というわけで、同じ分野において兄弟姉妹で活躍している人を見ると、無条件に尊敬してしまう。
ことにスポーツにおいては、「競うこと」が全面に押し出されている分野であるため、同じ競技の場で切磋琢磨している兄弟姉妹選手たちは、特に気になる存在になるはずだ。そして、兄弟姉妹で共に優れた結果を残している選手の場合、身体能力もさることながら、「普通の人が陥りがちな嫉妬とか比較とかとは無縁で、お互いに高めあってきたのだろうなあ」と、その高潔な精神も羨ましくなるのである。
2018年に行われた平昌冬季五輪において、チームパシュート(団体追い抜き)で金メダルを獲得したスピードスケートの髙木菜那・美帆姉妹にも、そうした「高めあう姉妹」という印象を持った。

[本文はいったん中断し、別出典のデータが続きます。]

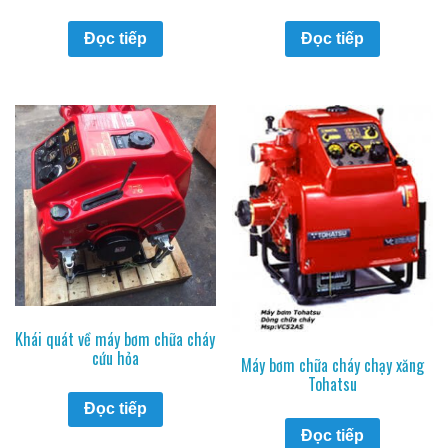
Đọc tiếp
Đọc tiếp
Khái quát về máy bơm chữa cháy
cứu hỏa
Máy bơm chữa cháy chạy xăng
Tohatsu
Đọc tiếp
Đọc tiếp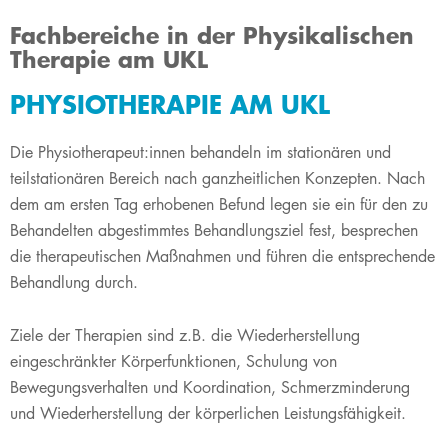
Fachbereiche in der Physikalischen
Therapie am UKL
PHYSIOTHERAPIE AM UKL
Die Physiotherapeut:innen behandeln im stationären und
teilstationären Bereich nach ganzheitlichen Konzepten. Nach
dem am ersten Tag erhobenen Befund legen sie ein für den zu
Behandelten abgestimmtes Behandlungsziel fest, besprechen
die therapeutischen Maßnahmen und führen die entsprechende
Behandlung durch.
Ziele der Therapien sind z.B. die Wiederherstellung
eingeschränkter Körperfunktionen, Schulung von
Bewegungsverhalten und Koordination, Schmerzminderung
und Wiederherstellung der körperlichen Leistungsfähigkeit.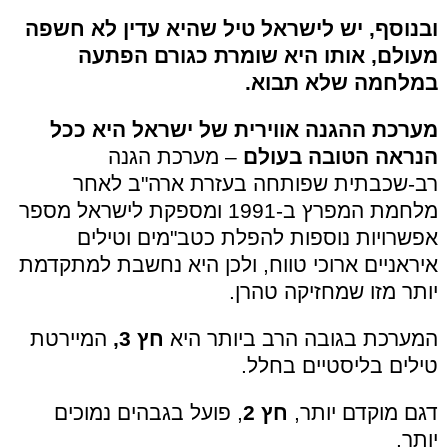
ובנוסף, יש לישראל טיל שהיא עדין לא חשפה
מעולם, אותו היא שומרת כגורם הפתעה
במלחמה שלא תבוא.
מערכת ההגנה אווירית של ישראל היא ככל
הנראה הטובה בעולם
– מערכת הגנה
רב-שכבתית שפותחה בעזרת ארה"ב לאחר
מלחמת המפרץ ב-1991 ומספקת לישראל מספר
אפשרויות נוספות להפלת כטב"מים וטילים
איראניים ארוכי טווח, ולכן היא נחשבת למתקדמת
יותר מזו שמחזיקה טהרן.
המערכת בגובה הרב ביותר היא
חץ 3,
המיירטת
טילים בליסטיים בחלל.
דגם מוקדם יותר,
חץ 2
, פועל בגבהים נמוכים
יותר.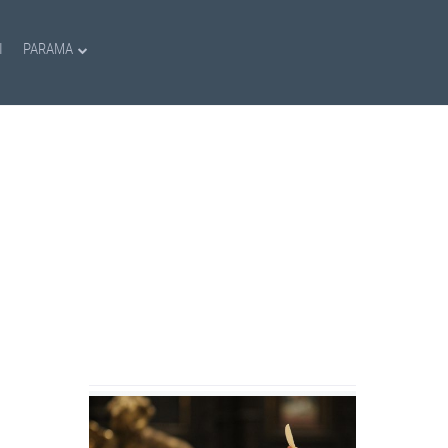
I
PARAMA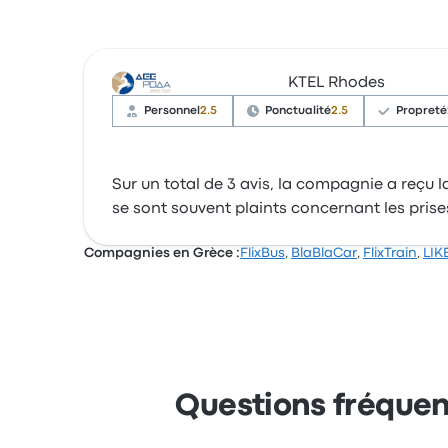
KTEL Rhodes
Personnel
2.5
Ponctualité
2.5
Propreté
Sur un total de 3 avis, la compagnie a reçu l
se sont souvent plaints concernant les prise
Compagnies en Grèce :
FlixBus
,
BlaBlaCar
,
FlixTrain
,
LIK
Questions fréquen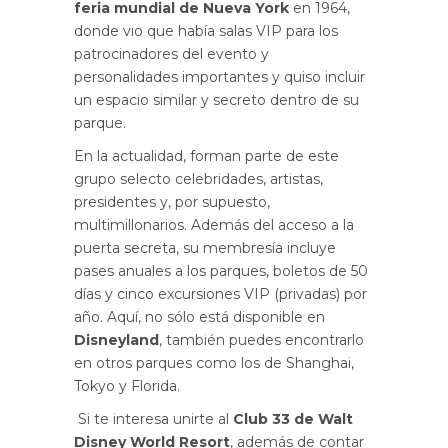
feria mundial de Nueva York
en 1964,
donde vio que había salas VIP para los
patrocinadores del evento y
personalidades importantes y quiso incluir
un espacio similar y secreto dentro de su
parque.
En la actualidad, forman parte de este
grupo selecto celebridades, artistas,
presidentes y, por supuesto,
multimillonarios. Además del acceso a la
puerta secreta, su membresía incluye
pases anuales a los parques, boletos de 50
días y cinco excursiones VIP (privadas) por
año. Aquí, no sólo está disponible en
Disneyland
, también puedes encontrarlo
en otros parques como los de Shanghai,
Tokyo y Florida.
Si te interesa unirte al
Club 33 de Walt
Disney World Resort
, además de contar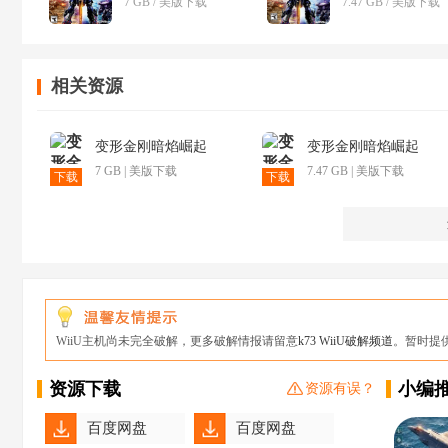
7 GB / 美版下载
7.47 GB / 美版下载
相关资源
变形金刚暗焰崛起
变形金刚暗焰崛起
7 GB | 美版下载
7.47 GB | 美版下载
下载
下载
WiiU主机尚未完全破解，更多破解情报请留意
k73 WiiU破解频道
。暂时提
资源下载
小编
资源有误？
百度网盘
百度网盘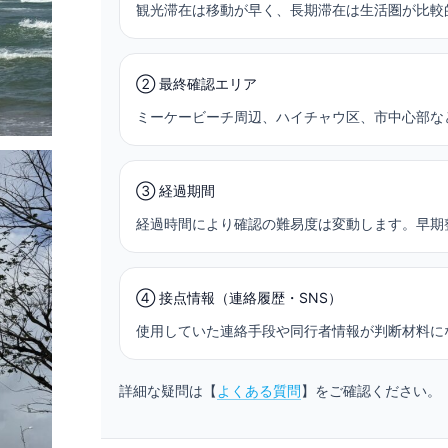
観光滞在は移動が早く、長期滞在は生活圏が比較
② 最終確認エリア
ミーケービーチ周辺、ハイチャウ区、市中心部な
③ 経過期間
経過時間により確認の難易度は変動します。早期
④ 接点情報（連絡履歴・SNS）
使用していた連絡手段や同行者情報が判断材料に
詳細な疑問は【
よくある質問
】をご確認ください。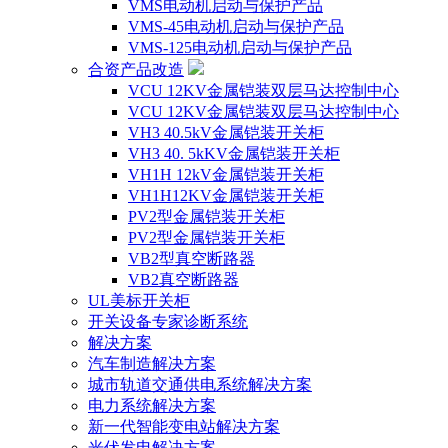
VMS电动机启动与保护产品
VMS-45电动机启动与保护产品
VMS-125电动机启动与保护产品
合资产品改造
VCU 12KV金属铠装双层马达控制中心
VCU 12KV金属铠装双层马达控制中心
VH3 40.5kV金属铠装开关柜
VH3 40. 5kKV金属铠装开关柜
VH1H 12kV金属铠装开关柜
VH1H12KV金属铠装开关柜
PV2型金属铠装开关柜
PV2型金属铠装开关柜
VB2型真空断路器
VB2真空断路器
UL美标开关柜
开关设备专家诊断系统
解决方案
汽车制造解决方案
城市轨道交通供电系统解决方案
电力系统解决方案
新一代智能变电站解决方案
光伏发电解决方案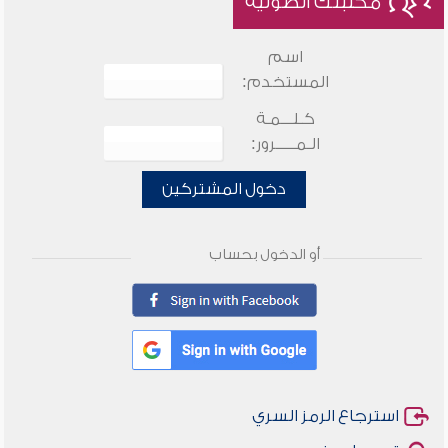
مكتبتك الصوتية
اسم
المستخدم:
كـلـــمـة
الـمـــــرور:
دخول المشتركين
أو الدخول بحساب
استرجاع الرمز السري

姉妹でともに金メダルを獲得したのは日本初の快挙であり、さらにこのオリンピックで、菜那は新種目マススタートで金メダル、美帆は1500mで銀メダル、1000mで銅メダルを獲得するなど目覚ましい活躍を見せたからだ。
姉妹が両方ともこれだけの結果を残せる選手はそうはいないだろう。
とはいえ、二人ともに順風満帆な競技人生を送ってきたのかといえば、そういうわけでもなさそうである。